The poem was written during a period of two and half years, ending in August of 2006, in a variety of locales on different continents. The first sections set the stage for spatial and verbal experimentation, and the later sections, although they arrive in different formats, are not quite formal. Form is an expediency, to arrive at a different mode of expression, rather than a goal."
This reminded me very much of the effect of hearing Katz’s poems as a whole: an attentiveness to time as a corral for observations and the choreography of consciousness; the sense of the poem as a frame for things to happen in—a chamber of "tones" rather than a formal straitjacket or procedural machine; and a governing sense of poetry as a kind of “expediency,” a means for shaping, recording, and ultimately seeing thought, not so unlike the picture plane. Vanitas, which is a type of still life and also an orientation towards existence, moved off the edge of the bar like free peanuts; I doubt Katz had a single issue to haul back home.

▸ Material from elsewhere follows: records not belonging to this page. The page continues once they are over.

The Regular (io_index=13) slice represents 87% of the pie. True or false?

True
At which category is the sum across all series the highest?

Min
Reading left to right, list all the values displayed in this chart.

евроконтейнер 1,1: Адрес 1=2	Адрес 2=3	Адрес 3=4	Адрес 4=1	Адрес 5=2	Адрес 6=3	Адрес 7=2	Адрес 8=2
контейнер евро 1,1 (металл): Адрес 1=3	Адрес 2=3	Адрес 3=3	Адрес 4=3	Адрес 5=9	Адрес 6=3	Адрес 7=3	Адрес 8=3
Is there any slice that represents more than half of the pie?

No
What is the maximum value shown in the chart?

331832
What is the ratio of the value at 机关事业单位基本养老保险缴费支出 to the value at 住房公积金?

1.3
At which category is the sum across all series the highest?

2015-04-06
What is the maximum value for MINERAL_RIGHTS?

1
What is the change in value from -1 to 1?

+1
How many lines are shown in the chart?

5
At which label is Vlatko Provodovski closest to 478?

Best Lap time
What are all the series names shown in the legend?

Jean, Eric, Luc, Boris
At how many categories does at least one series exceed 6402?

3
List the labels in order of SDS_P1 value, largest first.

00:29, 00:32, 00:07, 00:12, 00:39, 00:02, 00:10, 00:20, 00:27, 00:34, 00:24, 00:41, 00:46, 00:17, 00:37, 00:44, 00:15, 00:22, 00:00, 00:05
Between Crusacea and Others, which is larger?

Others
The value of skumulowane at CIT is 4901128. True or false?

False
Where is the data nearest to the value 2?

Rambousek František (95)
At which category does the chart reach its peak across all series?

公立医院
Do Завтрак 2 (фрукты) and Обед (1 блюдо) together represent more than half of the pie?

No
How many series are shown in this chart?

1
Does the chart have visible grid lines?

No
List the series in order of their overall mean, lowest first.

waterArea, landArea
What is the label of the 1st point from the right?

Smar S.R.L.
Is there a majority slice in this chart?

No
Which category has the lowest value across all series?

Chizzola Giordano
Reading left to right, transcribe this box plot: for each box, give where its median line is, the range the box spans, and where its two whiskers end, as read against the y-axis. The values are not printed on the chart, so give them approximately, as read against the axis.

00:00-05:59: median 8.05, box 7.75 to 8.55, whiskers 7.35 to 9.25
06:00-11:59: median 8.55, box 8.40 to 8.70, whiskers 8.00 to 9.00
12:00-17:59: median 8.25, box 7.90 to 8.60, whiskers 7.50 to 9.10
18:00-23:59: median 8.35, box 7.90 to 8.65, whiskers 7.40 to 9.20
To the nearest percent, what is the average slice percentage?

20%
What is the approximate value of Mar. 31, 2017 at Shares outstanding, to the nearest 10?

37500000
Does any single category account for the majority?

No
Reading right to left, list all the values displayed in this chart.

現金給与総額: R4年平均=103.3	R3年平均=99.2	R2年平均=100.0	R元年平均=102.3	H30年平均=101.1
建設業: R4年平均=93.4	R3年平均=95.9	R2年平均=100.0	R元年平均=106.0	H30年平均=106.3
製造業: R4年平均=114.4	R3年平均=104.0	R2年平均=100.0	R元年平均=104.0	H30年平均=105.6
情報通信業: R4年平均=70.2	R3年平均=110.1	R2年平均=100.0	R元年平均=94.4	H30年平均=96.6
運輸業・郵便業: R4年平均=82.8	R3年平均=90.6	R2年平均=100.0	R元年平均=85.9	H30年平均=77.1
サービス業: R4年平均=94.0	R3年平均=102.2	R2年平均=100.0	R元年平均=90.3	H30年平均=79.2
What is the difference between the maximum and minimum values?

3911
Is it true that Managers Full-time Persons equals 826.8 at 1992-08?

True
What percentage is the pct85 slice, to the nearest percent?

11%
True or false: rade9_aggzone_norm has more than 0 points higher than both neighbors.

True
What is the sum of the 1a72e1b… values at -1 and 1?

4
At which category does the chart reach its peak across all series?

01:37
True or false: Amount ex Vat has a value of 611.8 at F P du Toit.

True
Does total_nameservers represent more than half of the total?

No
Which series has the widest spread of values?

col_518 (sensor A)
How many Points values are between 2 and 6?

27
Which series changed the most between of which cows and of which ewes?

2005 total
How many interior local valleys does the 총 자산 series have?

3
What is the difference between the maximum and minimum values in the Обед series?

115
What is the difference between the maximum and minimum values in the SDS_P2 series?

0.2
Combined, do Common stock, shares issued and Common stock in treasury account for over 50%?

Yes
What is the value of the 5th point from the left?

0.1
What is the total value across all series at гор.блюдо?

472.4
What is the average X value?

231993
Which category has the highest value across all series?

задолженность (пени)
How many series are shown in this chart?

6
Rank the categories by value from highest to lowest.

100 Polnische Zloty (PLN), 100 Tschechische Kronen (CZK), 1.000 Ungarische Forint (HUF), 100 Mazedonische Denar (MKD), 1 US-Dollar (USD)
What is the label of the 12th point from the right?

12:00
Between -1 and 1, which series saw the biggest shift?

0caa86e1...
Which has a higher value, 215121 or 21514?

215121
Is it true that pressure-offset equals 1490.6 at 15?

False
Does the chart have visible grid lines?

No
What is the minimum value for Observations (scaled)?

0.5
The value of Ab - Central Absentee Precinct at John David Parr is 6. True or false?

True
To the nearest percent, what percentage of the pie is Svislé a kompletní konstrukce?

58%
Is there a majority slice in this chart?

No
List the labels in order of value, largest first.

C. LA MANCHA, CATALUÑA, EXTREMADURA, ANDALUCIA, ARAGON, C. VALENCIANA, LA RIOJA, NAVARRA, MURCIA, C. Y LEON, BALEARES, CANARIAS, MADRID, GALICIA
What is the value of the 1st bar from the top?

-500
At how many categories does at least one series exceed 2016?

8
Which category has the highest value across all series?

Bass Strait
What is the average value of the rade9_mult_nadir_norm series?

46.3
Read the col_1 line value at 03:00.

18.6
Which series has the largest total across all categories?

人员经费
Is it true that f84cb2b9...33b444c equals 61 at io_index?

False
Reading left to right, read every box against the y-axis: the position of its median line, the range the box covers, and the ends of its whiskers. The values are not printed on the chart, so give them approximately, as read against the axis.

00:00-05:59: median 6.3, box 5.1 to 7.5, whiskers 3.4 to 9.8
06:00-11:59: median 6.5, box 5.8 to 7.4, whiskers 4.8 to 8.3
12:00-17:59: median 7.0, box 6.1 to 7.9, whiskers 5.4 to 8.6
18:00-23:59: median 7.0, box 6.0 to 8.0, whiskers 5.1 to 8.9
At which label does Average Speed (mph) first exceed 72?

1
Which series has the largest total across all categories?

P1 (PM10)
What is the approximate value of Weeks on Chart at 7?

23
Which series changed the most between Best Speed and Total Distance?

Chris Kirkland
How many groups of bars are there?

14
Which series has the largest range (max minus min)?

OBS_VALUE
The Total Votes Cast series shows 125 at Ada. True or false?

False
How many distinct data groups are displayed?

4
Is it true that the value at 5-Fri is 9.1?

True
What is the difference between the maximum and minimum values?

Jim Dine read what he called “recent” poems, from 7 years ago to as recently as this summer. His work encompassed the color blue, alcohol, political invective, and, especially, elegy—several for Creeley, for his own lost 30s and 40s, for a loved dead friend. The pleasure for me in hearing Dine read was in watching the lines unflex without apparent regard for the usual moves on the chessboard. Often at readings, where poets tend to read for other poets, I have a sense of the invisible L-shape the knight’s described to land on its particular sentiment or idea. With Dine, it was all pawns moving as many squares forward as he wanted, the sentiments arrived at with an appealing directness and disregard for the usual po-biz syllabus. Dine said later that he writes many of his poems in charcoal on walls, both to photograph them and to get the look right, tighten up the spelling etc., writing being for him, like drawing, largely a matter of “correcting.” I don’t know many (any?) poets who approach their work this way, with the lines as visual objects to be corrected and redrawn, like a charcoal sketch. It might account for the different kind of weight his lines seemed to carry, a poetry deeply in touch with the creative, but not overly worried about poetics.
Dine, a strong performer who was clearly delighted to be reading, seemed happy for the chance to pull down the scrim of art world celebrity, and used his last poem to settle old scores against thickheaded critics in a way you'd think JIM DINE might be beyond, but I found it endearing and human that he wasn't. The reading ended with Dine singing a few verses of an old blues or folktune, Muddy Waters maybe, deep and received with huge applause.